Return all the turkey and celery mixture to the skillet and stir until well-combined and heated through. (Reserve the delicious fond in this skillet for your mushroom gravy!)
Garnish with roasted pumpkin seeds before serving.
Skin from 1 bone-in skin-on turkey drumstick, cut into 6 pieces
8 oz. button mushrooms, sliced
2 tbsp. butter
1 tbsp. minced rosemary
Freshly ground black pepper
2 tbsp. all-purpose flour
3 c. homemade turkey broth, plus more as needed
In a medium pot over medium heat, add turkey skin. Let cook until almost all fat is rendered and skins become crispy and golden brown. Remove skins and save for another use.
Add mushrooms and cook, stirring frequently, until deeply golden, 6-to-8 minutes. Add in butter and rosemary and season with salt and pepper, stirring until fragrant, 1 minute.
Add flour and stir until evenly coated and no dry clumps remain. Gradually pour in broth, cup by cup, stirring well before each addition. Cook until desired consistency is reached, adding more broth as needed.
If you reserved the fond-glazed skillet from making the kung pao turkey above, heat that skillet over medium heat and pour in your mushroom gravy. Using a wooden spoon, stir and scrape to incorporate the fond into the gravy.
"Mouthwatering" Turkey (口水雞 kǒu shuǐ jī)
For the boiled turkey
1 bone-in skin-on turkey drumstick
1" ginger, sliced thinly
6 dried chili peppers
½ tsp. fennel seeds
½ tsp. cumin seeds
½ black peppercorns
2 tsp. kosher salt
1 tsp. Szechuan peppercorns
For the hot chili browned butter
2 tbsp. ground chili peppers
½ tsp. white pepper
2 tsp. ground Szechuan peppercorns
4 cloves minced garlic
½" ginger, minced
1 tsp. kosher salt
½ c. (1 stick) butter
To a large pot over medium heat, add all ingredients for the boiled turkey and cover with water. Bring water to a boil and reduce heat to lower to a simmer. Let cook, covered, until turkey reaches an internal temperature of 165°.

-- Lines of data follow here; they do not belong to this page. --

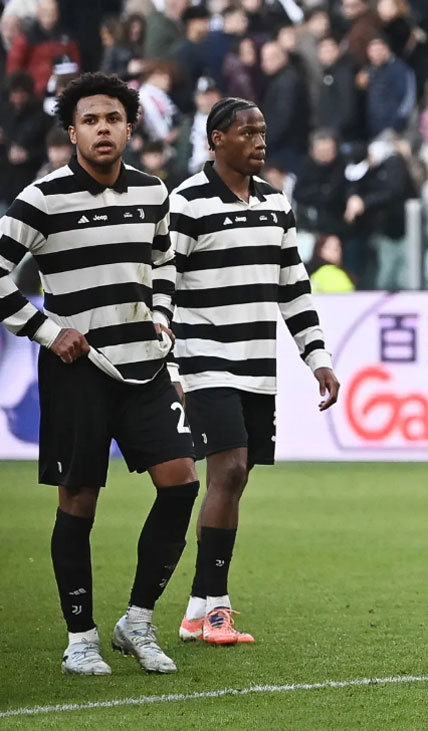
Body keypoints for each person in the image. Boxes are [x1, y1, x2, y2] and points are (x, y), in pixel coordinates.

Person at [0, 72, 199, 675]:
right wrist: (46, 330)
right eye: (90, 120)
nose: (103, 128)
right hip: (78, 371)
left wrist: (163, 316)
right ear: (72, 132)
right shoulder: (42, 199)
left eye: (112, 118)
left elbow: (165, 263)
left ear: (130, 127)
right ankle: (80, 636)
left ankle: (136, 621)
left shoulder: (153, 192)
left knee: (182, 484)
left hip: (146, 367)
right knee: (79, 501)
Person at [158, 97, 339, 646]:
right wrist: (169, 363)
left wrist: (319, 358)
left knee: (235, 480)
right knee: (230, 469)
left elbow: (294, 288)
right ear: (216, 140)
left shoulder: (275, 203)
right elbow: (161, 285)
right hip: (203, 361)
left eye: (263, 132)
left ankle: (196, 606)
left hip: (258, 366)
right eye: (247, 133)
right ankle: (218, 609)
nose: (260, 142)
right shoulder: (186, 202)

Remove turkey leg from pot and transfer to a large bowl of ice water. Let turkey cool completely, then drain and carve meat off the bone, reserving the bone. Slice into bite-sized pieces against the grain and set aside until ready to serve.
Return the turkey bone to the pot and let simmer with cooking liquid until a flavorful broth develops, about 1 hour. Let cool, transfer to a heat-proof container, and reserve for another use in the refrigerator.
Make the chili browned butter: Combine peppers, peppercorns, garlic, ginger, and salt in a 2-cup heat-proof jar. In a small pot over low heat, cook butter, swirling pot occasionally, until nutty and browned. Remove from heat and gradually pour over spices into the jar, going slowly to avoid overflow.
To serve: Place sliced turkey on a plate, then douse with all of the chili browned butter.